• _Perguntas a responder_
(a) Copie do excerto, palavra por palavra, o trecho que vai de "Outras mesas, outros" até "já sejam adultas.", inclusive.
(b) Reescreva de forma mais curta o parágrafo do excerto que começa por "São alguns dos mais reputados chefs", sem perder os factos principais.
(c) Segundo o excerto, que cozinha é liderada pelo chef Vincent Farges?

• _Excerto_
^^^^
Outras mesas, outros Natais

São alguns dos mais reputados chefs estrangeiros a cozinhar em Portugal. Pedimos-lhe os pratos de Natal dos seus países de origem, acabámos a levar as memórias ao extremo. Nestes pratos há histórias de alegria e tristeza, neve e praia, picante e gulodice, guerra e paz.

Vincent Farges
O triunfo do chocolate
Para Vincent Farges, o chef francês que lidera a cozinha da Fortaleza do Guincho, Natal é chocolate. E é das crianças. Mesmo que as crianças já sejam adultas.
^^^^
• _Linhas fornecidas_
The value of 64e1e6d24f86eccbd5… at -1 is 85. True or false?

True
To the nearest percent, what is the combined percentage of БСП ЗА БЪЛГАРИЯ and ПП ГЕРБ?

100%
^^^^
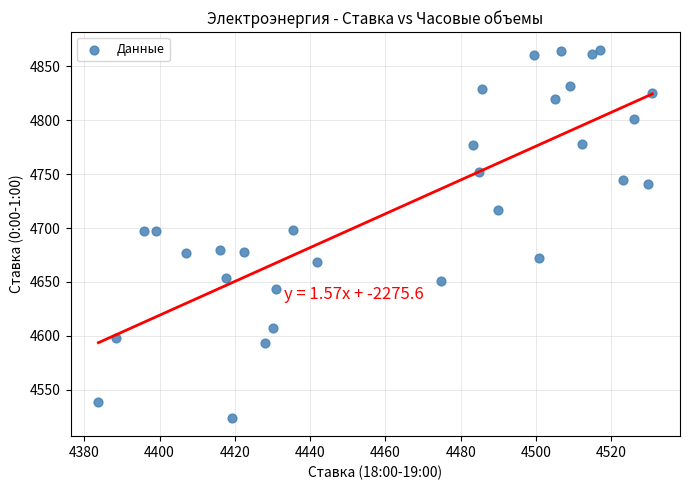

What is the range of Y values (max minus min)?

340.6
^^^^
• _Respostas do exercício_
(a)
Outras mesas, outros Natais

São alguns dos mais reputados chefs estrangeiros a cozinhar em Portugal. Pedimos-lhe os pratos de Natal dos seus países de origem, acabámos a levar as memórias ao extremo. Nestes pratos há histórias de alegria e tristeza, neve e praia, picante e gulodice, guerra e paz.

Vincent Farges
O triunfo do chocolate
Para Vincent Farges, o chef francês que lidera a cozinha da Fortaleza do Guincho, Natal é chocolate. E é das crianças. Mesmo que as crianças já sejam adultas.

(b) São chefs estrangeiros de renome que cozinham em Portugal. Pediram-lhes os pratos de Natal dos seus países de origem, e isso levou as memórias ao extremo. Os pratos guardam histórias de alegria e tristeza, neve e praia, picante e gulodice, guerra e paz.

(c) A cozinha da Fortaleza do Guincho.